Eine Regel, dass nach dem Erfahren einer Diktatur oder systematischen Unterdrückung in jedem Fall ein Widerstandsrecht in eine Verfassung aufgenommen wird, kann jedoch mangels konsequenter Belege nicht hinreichend festgestellt werden. So enthielt auch das deutsche Grundgesetz 1949 zunächst kein Widerstandsrecht. Nach dem Zweiten Weltkrieg entschied der parlamentarische Rat, ein solches Recht verfassungsrechtlich nicht zu verankern. Die Mütter und Väter des Grundgesetzes begründeten dies insbesondere damit, dass es sich als eine „Aufforderung zum Landfriedensbruch“ auswirken könne. Überdies sollte – wenn auch nur unausgesprochen –das Grundgesetz der Bundesrepublik eine Abgrenzung zur Verfassung der Deutschen Demokratischen Republik von 1949 darstellen, die ein, wenn auch nur eingeschränktes, Widerstandsrecht beinhaltete. In der Folgezeit setzte sich das Bundesverfassungsgericht im KPD-Urteil 1956 mit der Frage auseinander, ob dem Grundgesetz ein Widerstandsrecht inhärent ist. Das Gericht gab keine eindeutige Antwort auf diese Frage, doch lässt das Urteil einen positiven Schluss auf die Annahme eines übergesetzlichen Widerstandsrechts zu. Art. 20 Abs. 4 GG wurde erst im Rahmen der sogenannten Notstandsgesetzgebung 1968 in die Verfassung eingeführt. Letztendlich wurde das Widerstandsrecht mit der Begründung eingeführt, sich sowohl gegen einen Staatsstreich durch staatliche Organe sowie gegen einen solchen „von unten“ zur Wehr setzen und gegenüber den umstrittenen Freiheitsbeschränkungen für den Notstandsfall ein neues Individualgrundrecht als Äquivalent bieten zu können. Es lässt sich also zumindest vermuten, dass die Idee und die Bereitschaft, ein solches Recht in eine Verfassung aufzunehmen, durchaus durch die Erfahrungen in einem diktatorischen oder tyrannischen Regime ausgelöst werden können.
Als Beispiel für diese Überlegung kann auch die Allgemeinen Erklärung der Menschenrechte vom 10. Dezember 1948 angeführt werden.

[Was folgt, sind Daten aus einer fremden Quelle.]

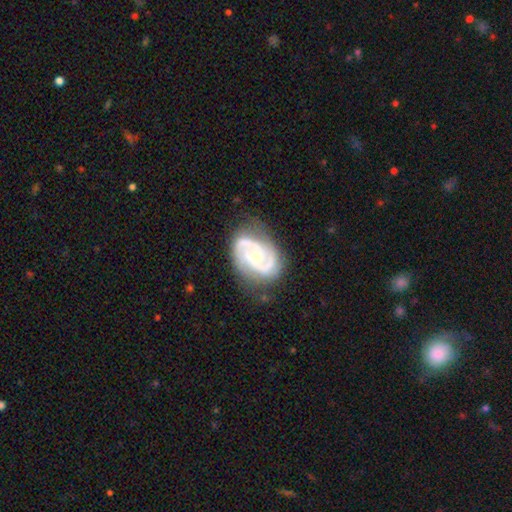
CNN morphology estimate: smooth-or-featured: featured or disk: 90% | smooth: 6% | star or artifact: 5%
  disk-edge-on: no: 98% | yes: 2%
    bar: no: 61% | weak: 30% | strong: 9%
    has-spiral-arms: yes: 97% | no: 3%
      spiral-winding: medium: 50% | tight: 40% | loose: 11%
      spiral-arm-count: 2: 81% | 3: 10% | can't tell: 5% | 1: 2% | 4: 2% | more than 4: 2%
    bulge-size: moderate: 49% | small: 47% | large: 2% | none: 1% | dominant: 1%
  merging: none: 75% | minor disturbance: 18% | major disturbance: 6% | merger: 1%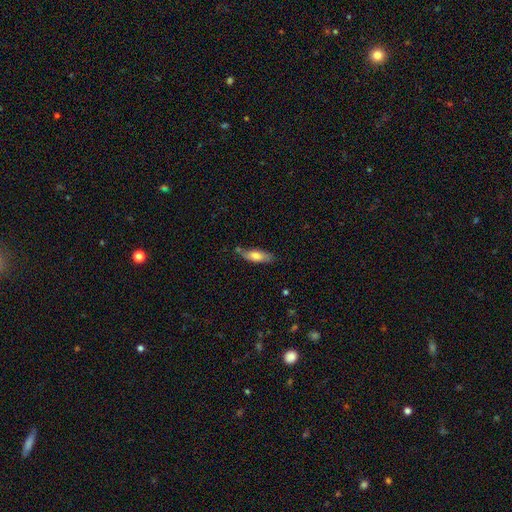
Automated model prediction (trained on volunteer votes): This is likely a smooth galaxy (70%). How rounded: likely in between (61%). Merging: likely none (66%).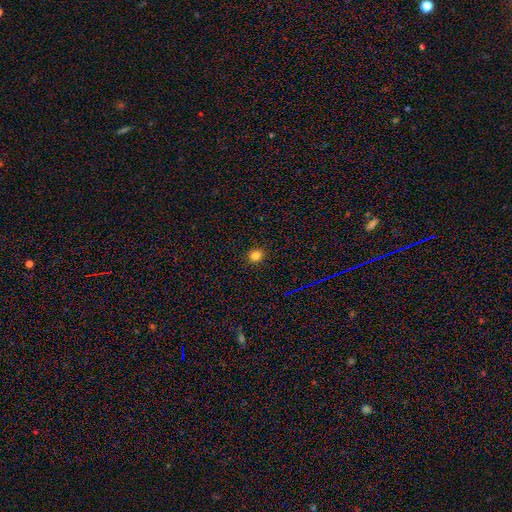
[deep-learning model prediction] Overall: smooth (81%). How rounded: round (88%). Merging: none (91%).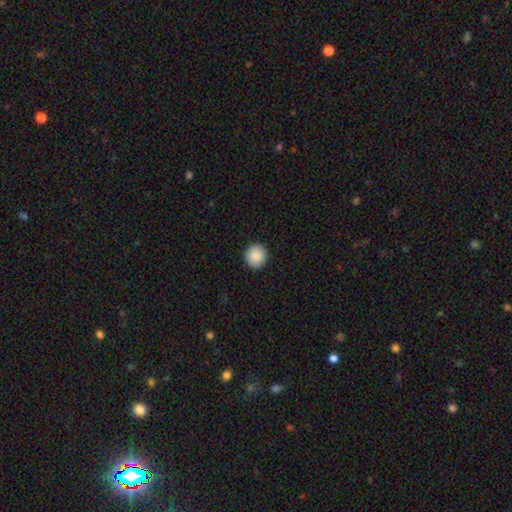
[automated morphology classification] smooth_or_featured: smooth (p=0.89) [alt: star or artifact p=0.08]
how_rounded: round (p=0.94) [alt: in between p=0.06]
merging: none (p=0.93) [alt: minor disturbance p=0.04]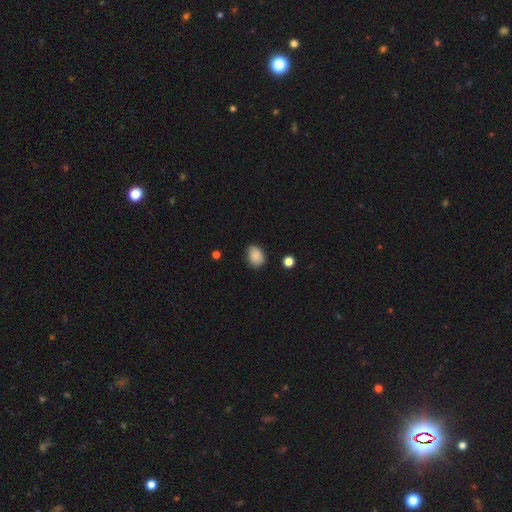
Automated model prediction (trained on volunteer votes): Morphology: type=smooth (87%); roundness=in between (70%); merging=none (75%).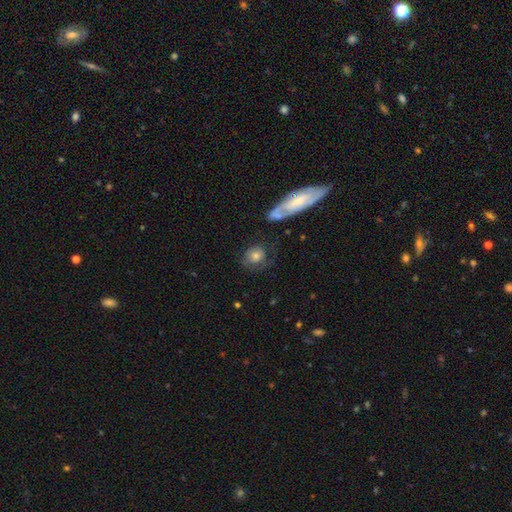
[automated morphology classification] smooth 57%, featured or disk 34%, star or artifact 9%. Down the decision tree: how rounded — round (72%); merging — none (59%).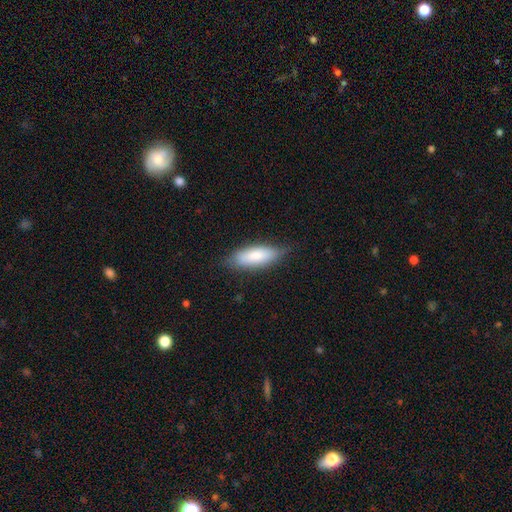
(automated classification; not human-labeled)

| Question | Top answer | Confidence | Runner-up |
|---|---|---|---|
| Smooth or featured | smooth | 80% | featured or disk (15%) |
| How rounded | in between | 70% | cigar-shaped (28%) |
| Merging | none | 73% | minor disturbance (21%) |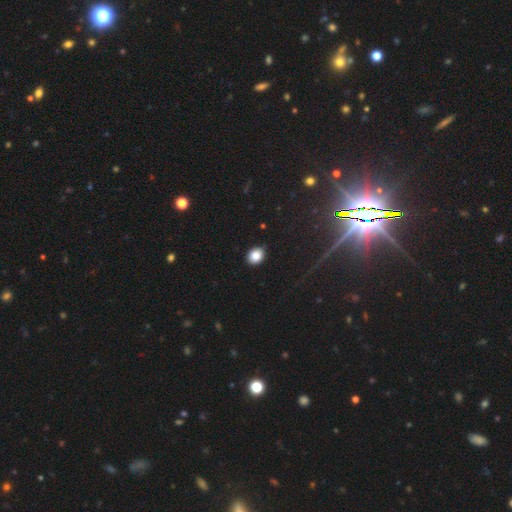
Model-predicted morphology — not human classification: Smooth or featured?
  - smooth: 85% *
  - star or artifact: 10%
  - featured or disk: 5%
How rounded?
  - in between: 51% *
  - round: 48%
  - cigar-shaped: 1%
Merging?
  - none: 88% *
  - minor disturbance: 9%
  - major disturbance: 2%
  - merger: 1%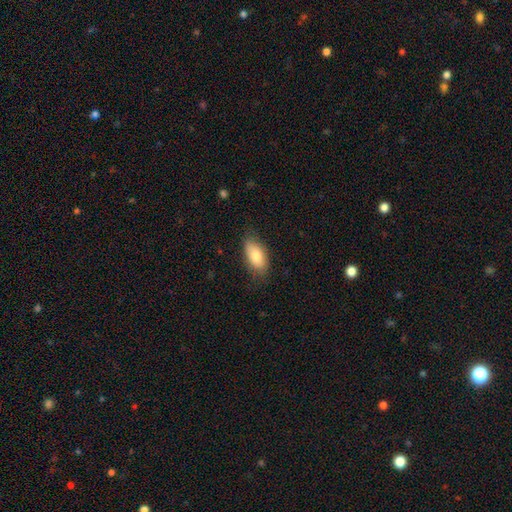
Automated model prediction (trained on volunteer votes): A smooth galaxy with no disk features (81%) that is in between round and cigar-shaped (91%). Merging: none (75%).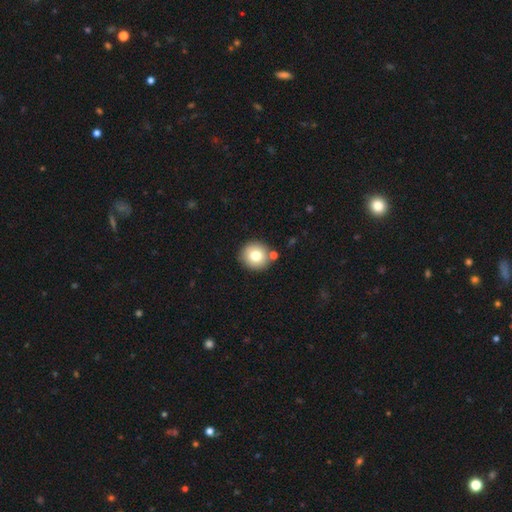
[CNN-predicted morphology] This appears to be a smooth galaxy with no disk features (76%) that is round (91%). Merging: none (80%).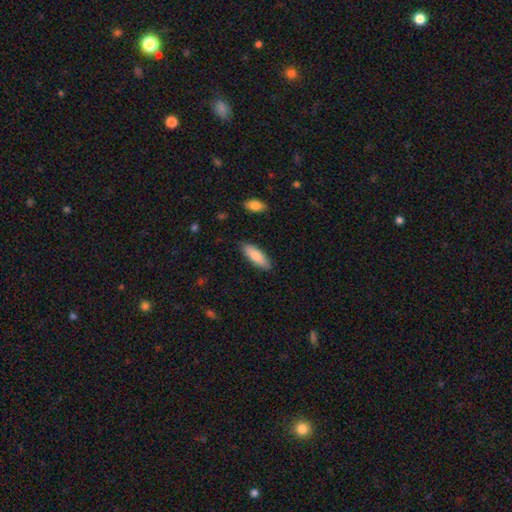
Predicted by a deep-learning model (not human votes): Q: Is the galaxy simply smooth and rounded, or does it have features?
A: smooth — 84%.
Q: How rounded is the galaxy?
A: in between — 60%.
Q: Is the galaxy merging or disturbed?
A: none — 87%.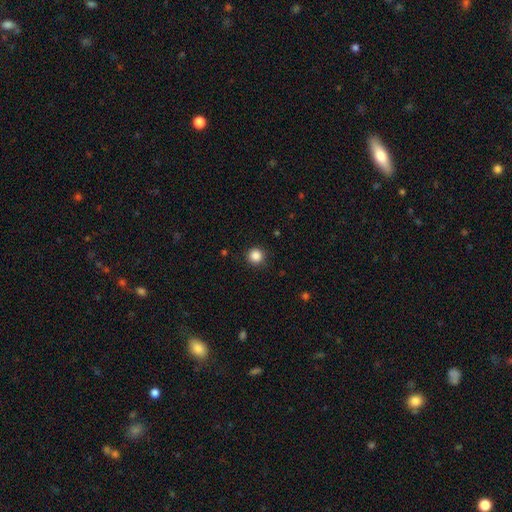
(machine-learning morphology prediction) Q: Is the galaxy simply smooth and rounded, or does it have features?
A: smooth — 86%.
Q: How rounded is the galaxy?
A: round — 95%.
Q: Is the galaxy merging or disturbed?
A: none — 90%.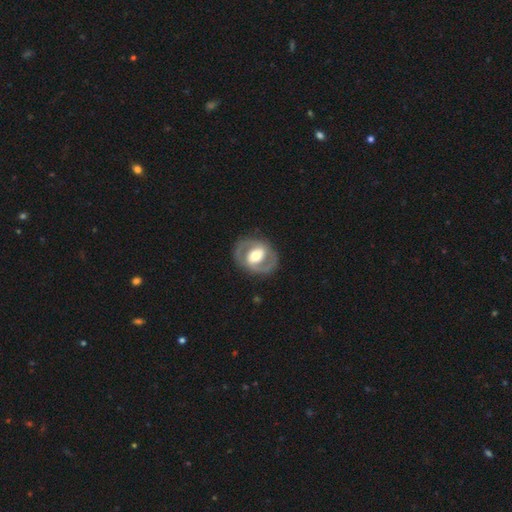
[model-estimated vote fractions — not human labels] featured or disk 75%, smooth 20%, star or artifact 5%. Down the decision tree: edge-on disk — no (96%); bar — weak (36%); spiral arms — yes (66%); bulge size — moderate (64%); merging — none (83%).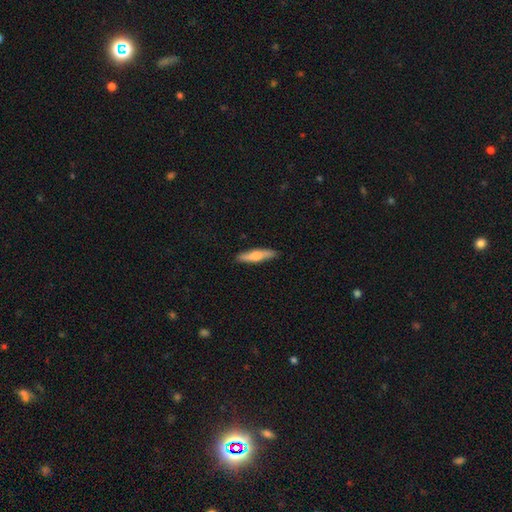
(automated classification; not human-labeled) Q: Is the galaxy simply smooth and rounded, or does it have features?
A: smooth — 60%.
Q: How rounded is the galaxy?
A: cigar-shaped — 81%.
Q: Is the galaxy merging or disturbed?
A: none — 89%.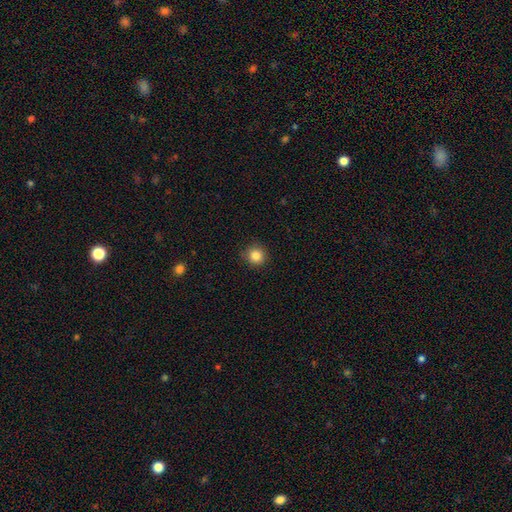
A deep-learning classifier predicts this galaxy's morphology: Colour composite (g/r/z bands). It shows a smooth galaxy with no disk features (85%) that is round (93%). Merging: none (88%).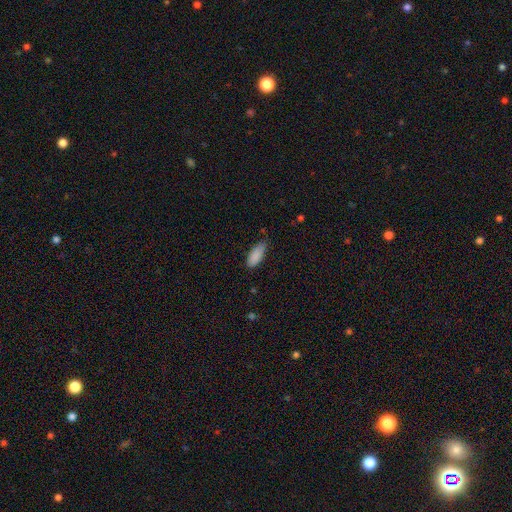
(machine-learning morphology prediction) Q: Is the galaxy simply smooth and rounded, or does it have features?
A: smooth — 89%.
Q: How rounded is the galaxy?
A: in between — 79%.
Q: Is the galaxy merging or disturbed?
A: none — 71%.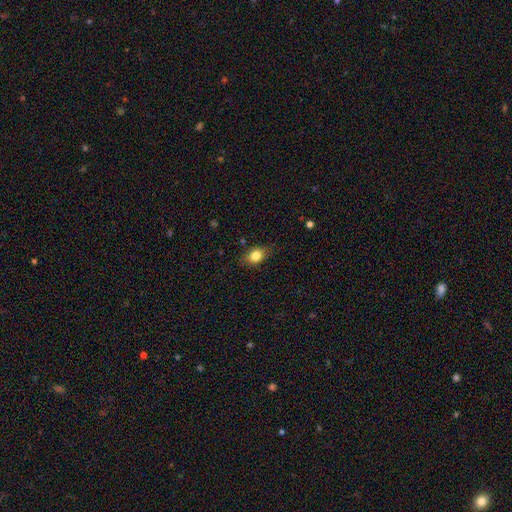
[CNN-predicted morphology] This is clearly a smooth galaxy (81%). How rounded: likely in between (67%). Merging: likely none (79%).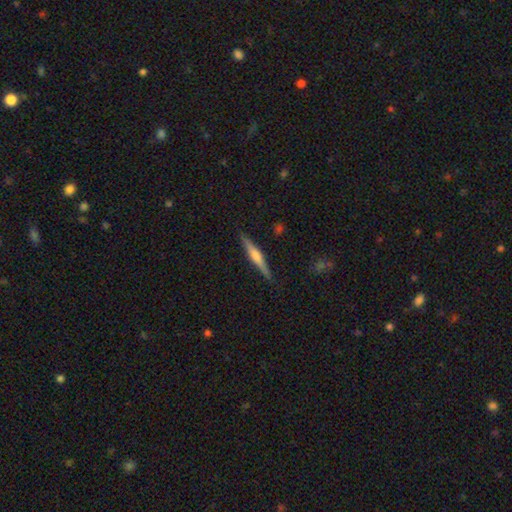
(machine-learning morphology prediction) Smooth or featured? Predicted: featured or disk (p=0.59). Edge-on disk? Predicted: yes (p=0.98). Edge-on bulge? Predicted: rounded (p=0.68). Merging? Predicted: none (p=0.90).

Die von der Generalversammlung der Vereinten Nationen verabschiedete Erklärung enthält in der Präambel die Erwähnung, dass Aufstand gegen Tyrannei und Unterdrückung als letztes Mittel gewährt wird. Die meisten der 193 Unterzeichnerstaaten haben in ihren eigenen Verfassungen kein Widerstandsrecht vorgesehen. Der Kontext der Erklärung – das nationalsozialistische Deutschland und der Holocaust – erklärt, weshalb es der internationalen Gemeinschaft so wichtig schien, das Widerstandsrecht in die Präambel zu schreiben.